**CONSIGNES À SUIVRE:**
Présente sous forme de liste JSON de chaînes les lignes des entrées, en commençant au tout début et en terminant à la ligne contenant "To the nearest percent, what is the combined", celle-ci comprise. Mets une chaîne par ligne et omets les lignes vides.

[Données de compréhension de graphiques]
---*---

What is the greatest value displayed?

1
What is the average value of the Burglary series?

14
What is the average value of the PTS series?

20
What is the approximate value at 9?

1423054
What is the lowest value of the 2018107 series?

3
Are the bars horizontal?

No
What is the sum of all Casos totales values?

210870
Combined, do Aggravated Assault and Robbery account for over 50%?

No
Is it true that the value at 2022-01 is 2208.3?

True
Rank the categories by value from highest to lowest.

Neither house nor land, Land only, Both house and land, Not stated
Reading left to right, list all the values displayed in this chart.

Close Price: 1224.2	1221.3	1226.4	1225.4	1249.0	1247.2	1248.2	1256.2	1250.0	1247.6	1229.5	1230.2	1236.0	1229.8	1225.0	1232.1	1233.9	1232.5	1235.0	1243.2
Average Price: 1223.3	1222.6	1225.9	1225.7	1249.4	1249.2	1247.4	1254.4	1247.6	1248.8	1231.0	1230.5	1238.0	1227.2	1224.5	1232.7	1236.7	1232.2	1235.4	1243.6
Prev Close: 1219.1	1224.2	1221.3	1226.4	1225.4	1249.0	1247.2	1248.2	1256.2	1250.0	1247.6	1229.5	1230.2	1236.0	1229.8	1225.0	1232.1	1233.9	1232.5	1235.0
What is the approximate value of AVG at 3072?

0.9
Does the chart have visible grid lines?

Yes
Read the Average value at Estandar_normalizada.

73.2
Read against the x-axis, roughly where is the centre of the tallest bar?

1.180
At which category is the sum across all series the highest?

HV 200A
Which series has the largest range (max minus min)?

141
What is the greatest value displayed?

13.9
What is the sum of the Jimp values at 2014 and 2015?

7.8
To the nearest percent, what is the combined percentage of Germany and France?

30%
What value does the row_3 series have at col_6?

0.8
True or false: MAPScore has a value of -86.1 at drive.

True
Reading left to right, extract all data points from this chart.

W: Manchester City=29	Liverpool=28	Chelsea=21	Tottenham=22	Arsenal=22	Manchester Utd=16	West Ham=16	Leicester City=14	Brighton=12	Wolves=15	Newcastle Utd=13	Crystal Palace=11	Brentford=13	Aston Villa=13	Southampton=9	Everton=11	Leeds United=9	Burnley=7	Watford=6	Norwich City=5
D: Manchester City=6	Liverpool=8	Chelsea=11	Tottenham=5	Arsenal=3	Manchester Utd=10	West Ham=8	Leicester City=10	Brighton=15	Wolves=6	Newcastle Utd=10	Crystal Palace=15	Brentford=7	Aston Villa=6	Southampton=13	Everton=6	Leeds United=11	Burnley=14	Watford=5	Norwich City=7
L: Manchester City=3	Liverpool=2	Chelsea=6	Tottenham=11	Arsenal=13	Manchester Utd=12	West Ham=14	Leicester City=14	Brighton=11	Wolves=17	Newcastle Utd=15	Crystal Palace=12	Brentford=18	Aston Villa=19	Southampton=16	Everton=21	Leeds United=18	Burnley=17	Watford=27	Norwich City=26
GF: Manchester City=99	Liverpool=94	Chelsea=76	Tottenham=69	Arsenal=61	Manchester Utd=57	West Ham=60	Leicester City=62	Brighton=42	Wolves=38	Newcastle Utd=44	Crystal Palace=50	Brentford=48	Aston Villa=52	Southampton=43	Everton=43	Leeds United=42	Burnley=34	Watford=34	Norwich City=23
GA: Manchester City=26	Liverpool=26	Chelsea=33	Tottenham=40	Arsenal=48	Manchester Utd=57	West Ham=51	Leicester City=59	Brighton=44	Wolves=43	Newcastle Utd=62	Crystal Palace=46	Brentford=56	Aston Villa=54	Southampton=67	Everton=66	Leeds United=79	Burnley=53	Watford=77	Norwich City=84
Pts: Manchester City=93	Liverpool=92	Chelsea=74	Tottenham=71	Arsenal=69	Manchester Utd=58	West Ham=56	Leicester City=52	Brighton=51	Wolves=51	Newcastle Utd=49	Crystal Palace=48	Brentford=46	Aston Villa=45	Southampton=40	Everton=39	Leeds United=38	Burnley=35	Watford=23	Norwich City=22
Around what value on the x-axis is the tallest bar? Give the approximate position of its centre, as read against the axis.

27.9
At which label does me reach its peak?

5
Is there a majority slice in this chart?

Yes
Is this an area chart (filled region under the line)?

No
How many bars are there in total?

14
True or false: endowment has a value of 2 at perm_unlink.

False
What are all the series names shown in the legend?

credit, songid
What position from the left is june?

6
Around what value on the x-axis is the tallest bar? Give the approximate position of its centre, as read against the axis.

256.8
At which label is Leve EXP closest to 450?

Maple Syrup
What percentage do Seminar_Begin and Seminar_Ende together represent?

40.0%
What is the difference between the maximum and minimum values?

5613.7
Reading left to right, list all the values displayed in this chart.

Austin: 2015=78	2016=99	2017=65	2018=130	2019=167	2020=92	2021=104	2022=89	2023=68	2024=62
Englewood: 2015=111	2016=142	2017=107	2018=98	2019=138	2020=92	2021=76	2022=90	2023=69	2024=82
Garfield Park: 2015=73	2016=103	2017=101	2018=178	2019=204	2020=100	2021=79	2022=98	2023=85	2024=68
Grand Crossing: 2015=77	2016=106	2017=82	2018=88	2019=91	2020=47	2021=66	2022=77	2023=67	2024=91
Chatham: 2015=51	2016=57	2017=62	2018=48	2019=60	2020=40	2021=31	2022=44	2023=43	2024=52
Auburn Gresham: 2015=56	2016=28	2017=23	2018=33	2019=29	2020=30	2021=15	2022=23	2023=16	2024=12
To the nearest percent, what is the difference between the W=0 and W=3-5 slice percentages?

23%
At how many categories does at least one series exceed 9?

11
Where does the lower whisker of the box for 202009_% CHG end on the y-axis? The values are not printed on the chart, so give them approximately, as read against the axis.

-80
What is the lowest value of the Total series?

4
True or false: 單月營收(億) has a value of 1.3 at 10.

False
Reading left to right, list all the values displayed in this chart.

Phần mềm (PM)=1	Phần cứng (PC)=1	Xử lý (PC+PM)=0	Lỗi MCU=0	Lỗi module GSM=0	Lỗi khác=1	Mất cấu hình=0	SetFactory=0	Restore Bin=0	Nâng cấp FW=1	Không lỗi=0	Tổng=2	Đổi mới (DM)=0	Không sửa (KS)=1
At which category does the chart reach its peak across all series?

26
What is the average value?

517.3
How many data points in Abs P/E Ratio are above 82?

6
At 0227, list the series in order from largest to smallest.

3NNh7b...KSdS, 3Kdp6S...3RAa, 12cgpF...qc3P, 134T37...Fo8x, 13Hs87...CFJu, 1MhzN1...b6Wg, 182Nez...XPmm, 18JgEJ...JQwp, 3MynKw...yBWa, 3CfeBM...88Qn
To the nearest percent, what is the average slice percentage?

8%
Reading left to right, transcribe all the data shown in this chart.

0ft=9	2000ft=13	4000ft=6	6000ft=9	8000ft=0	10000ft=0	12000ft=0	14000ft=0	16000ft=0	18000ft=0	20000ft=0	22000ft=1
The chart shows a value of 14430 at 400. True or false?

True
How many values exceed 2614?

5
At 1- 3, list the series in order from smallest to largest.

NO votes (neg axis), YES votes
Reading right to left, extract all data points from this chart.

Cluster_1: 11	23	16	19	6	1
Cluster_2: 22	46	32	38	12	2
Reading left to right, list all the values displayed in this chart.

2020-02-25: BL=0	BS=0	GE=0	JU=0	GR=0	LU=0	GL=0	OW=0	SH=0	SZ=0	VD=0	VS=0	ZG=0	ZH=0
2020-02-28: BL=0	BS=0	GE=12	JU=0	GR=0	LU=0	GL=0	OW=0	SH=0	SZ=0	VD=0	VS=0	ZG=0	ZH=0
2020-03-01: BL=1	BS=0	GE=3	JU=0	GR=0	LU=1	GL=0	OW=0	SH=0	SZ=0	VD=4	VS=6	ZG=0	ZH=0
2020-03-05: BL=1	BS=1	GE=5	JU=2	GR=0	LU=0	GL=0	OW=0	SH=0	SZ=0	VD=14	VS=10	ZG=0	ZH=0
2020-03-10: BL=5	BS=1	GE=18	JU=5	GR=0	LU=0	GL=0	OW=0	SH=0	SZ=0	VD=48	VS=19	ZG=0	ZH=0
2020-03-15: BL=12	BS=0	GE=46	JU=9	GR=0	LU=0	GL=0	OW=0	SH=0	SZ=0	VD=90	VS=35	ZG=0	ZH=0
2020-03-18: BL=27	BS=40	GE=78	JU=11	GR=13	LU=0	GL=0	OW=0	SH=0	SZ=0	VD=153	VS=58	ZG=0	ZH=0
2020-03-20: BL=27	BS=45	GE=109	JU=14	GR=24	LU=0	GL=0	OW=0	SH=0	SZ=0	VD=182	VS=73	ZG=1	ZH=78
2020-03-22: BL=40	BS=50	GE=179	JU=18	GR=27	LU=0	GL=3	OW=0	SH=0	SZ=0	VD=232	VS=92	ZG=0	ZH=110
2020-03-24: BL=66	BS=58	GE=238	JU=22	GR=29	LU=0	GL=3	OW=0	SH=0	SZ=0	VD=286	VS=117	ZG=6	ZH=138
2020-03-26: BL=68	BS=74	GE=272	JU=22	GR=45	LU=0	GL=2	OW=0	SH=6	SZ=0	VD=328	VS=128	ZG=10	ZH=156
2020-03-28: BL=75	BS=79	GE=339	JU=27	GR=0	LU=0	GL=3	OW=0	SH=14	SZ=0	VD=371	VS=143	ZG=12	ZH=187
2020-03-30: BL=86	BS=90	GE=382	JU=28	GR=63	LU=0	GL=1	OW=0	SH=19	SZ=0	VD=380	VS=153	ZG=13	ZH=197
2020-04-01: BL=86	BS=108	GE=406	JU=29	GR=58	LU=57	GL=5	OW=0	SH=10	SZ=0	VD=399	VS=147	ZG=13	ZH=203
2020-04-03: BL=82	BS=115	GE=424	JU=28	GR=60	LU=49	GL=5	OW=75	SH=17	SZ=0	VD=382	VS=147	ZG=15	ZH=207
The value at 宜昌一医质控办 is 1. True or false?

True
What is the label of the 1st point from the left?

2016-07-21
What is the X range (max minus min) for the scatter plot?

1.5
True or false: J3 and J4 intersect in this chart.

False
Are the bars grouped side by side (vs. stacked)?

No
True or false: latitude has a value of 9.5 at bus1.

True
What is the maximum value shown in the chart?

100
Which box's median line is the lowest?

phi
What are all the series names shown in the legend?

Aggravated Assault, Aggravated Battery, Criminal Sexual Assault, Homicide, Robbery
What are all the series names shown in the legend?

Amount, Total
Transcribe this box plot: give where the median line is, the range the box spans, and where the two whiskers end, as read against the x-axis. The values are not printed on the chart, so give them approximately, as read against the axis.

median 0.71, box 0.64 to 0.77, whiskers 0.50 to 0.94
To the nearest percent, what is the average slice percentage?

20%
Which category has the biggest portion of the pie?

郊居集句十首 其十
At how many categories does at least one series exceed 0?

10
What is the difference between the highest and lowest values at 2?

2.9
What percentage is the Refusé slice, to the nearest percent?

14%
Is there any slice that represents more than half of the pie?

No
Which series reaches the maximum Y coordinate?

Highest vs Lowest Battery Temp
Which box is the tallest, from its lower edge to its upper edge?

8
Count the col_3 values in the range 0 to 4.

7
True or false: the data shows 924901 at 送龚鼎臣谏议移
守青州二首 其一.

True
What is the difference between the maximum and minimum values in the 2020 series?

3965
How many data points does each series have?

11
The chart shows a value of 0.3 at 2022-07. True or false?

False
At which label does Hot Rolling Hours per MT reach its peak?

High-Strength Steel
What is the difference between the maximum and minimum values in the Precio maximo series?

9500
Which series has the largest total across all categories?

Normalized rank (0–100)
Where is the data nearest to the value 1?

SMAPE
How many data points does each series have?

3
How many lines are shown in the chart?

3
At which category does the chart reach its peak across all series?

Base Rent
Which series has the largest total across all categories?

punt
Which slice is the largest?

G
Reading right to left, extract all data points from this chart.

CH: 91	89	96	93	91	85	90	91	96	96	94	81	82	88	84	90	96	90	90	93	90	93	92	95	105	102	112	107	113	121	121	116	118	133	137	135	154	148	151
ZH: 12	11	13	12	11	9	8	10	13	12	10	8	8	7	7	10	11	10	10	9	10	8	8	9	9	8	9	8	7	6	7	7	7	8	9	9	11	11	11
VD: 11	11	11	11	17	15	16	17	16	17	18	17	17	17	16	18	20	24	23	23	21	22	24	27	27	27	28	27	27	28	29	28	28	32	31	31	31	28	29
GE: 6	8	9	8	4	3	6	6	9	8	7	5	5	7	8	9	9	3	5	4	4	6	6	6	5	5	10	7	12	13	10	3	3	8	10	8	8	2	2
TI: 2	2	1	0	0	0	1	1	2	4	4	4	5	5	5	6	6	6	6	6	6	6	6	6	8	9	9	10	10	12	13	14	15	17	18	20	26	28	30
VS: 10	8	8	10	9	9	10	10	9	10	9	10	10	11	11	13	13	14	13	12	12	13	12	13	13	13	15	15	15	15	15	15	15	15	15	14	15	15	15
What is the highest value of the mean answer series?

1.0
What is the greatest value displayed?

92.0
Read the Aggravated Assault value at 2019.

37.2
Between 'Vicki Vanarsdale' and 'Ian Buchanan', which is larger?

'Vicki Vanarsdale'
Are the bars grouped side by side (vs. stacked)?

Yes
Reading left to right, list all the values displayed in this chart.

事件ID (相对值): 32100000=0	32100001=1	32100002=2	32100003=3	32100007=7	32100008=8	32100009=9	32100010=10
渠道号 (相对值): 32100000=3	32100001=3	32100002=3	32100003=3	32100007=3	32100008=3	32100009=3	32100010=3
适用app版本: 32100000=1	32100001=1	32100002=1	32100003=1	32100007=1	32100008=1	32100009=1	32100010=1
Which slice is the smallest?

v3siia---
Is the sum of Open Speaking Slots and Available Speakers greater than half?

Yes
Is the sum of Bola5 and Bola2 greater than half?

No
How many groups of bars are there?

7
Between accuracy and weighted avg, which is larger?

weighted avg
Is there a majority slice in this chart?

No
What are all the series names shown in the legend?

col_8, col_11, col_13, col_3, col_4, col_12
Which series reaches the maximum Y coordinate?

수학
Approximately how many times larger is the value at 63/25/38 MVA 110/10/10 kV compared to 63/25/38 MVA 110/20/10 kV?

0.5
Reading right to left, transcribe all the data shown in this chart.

---*---

**RÉSULTAT OBTENU:**
[
  "What is the greatest value displayed?",
  "1",
  "What is the average value of the Burglary series?",
  "14",
  "What is the average value of the PTS series?",
  "20",
  "What is the approximate value at 9?",
  "1423054",
  "What is the lowest value of the 2018107 series?",
  "3",
  "Are the bars horizontal?",
  "No",
  "What is the sum of all Casos totales values?",
  "210870",
  "Combined, do Aggravated Assault and Robbery account for over 50%?",
  "No",
  "Is it true that the value at 2022-01 is 2208.3?",
  "True",
  "Rank the categories by value from highest to lowest.",
  "Neither house nor land, Land only, Both house and land, Not stated",
  "Reading left to right, list all the values displayed in this chart.",
  "Close Price: 1224.2\t1221.3\t1226.4\t1225.4\t1249.0\t1247.2\t1248.2\t1256.2\t1250.0\t1247.6\t1229.5\t1230.2\t1236.0\t1229.8\t1225.0\t1232.1\t1233.9\t1232.5\t1235.0\t1243.2",
  "Average Price: 1223.3\t1222.6\t1225.9\t1225.7\t1249.4\t1249.2\t1247.4\t1254.4\t1247.6\t1248.8\t1231.0\t1230.5\t1238.0\t1227.2\t1224.5\t1232.7\t1236.7\t1232.2\t1235.4\t1243.6",
  "Prev Close: 1219.1\t1224.2\t1221.3\t1226.4\t1225.4\t1249.0\t1247.2\t1248.2\t1256.2\t1250.0\t1247.6\t1229.5\t1230.2\t1236.0\t1229.8\t1225.0\t1232.1\t1233.9\t1232.5\t1235.0",
  "What is the approximate value of AVG at 3072?",
  "0.9",
  "Does the chart have visible grid lines?",
  "Yes",
  "Read the Average value at Estandar_normalizada.",
  "73.2",
  "Read against the x-axis, roughly where is the centre of the tallest bar?",
  "1.180",
  "At which category is the sum across all series the highest?",
  "HV 200A",
  "Which series has the largest range (max minus min)?",
  "141",
  "What is the greatest value displayed?",
  "13.9",
  "What is the sum of the Jimp values at 2014 and 2015?",
  "7.8",
  "To the nearest percent, what is the combined percentage of Germany and France?"
]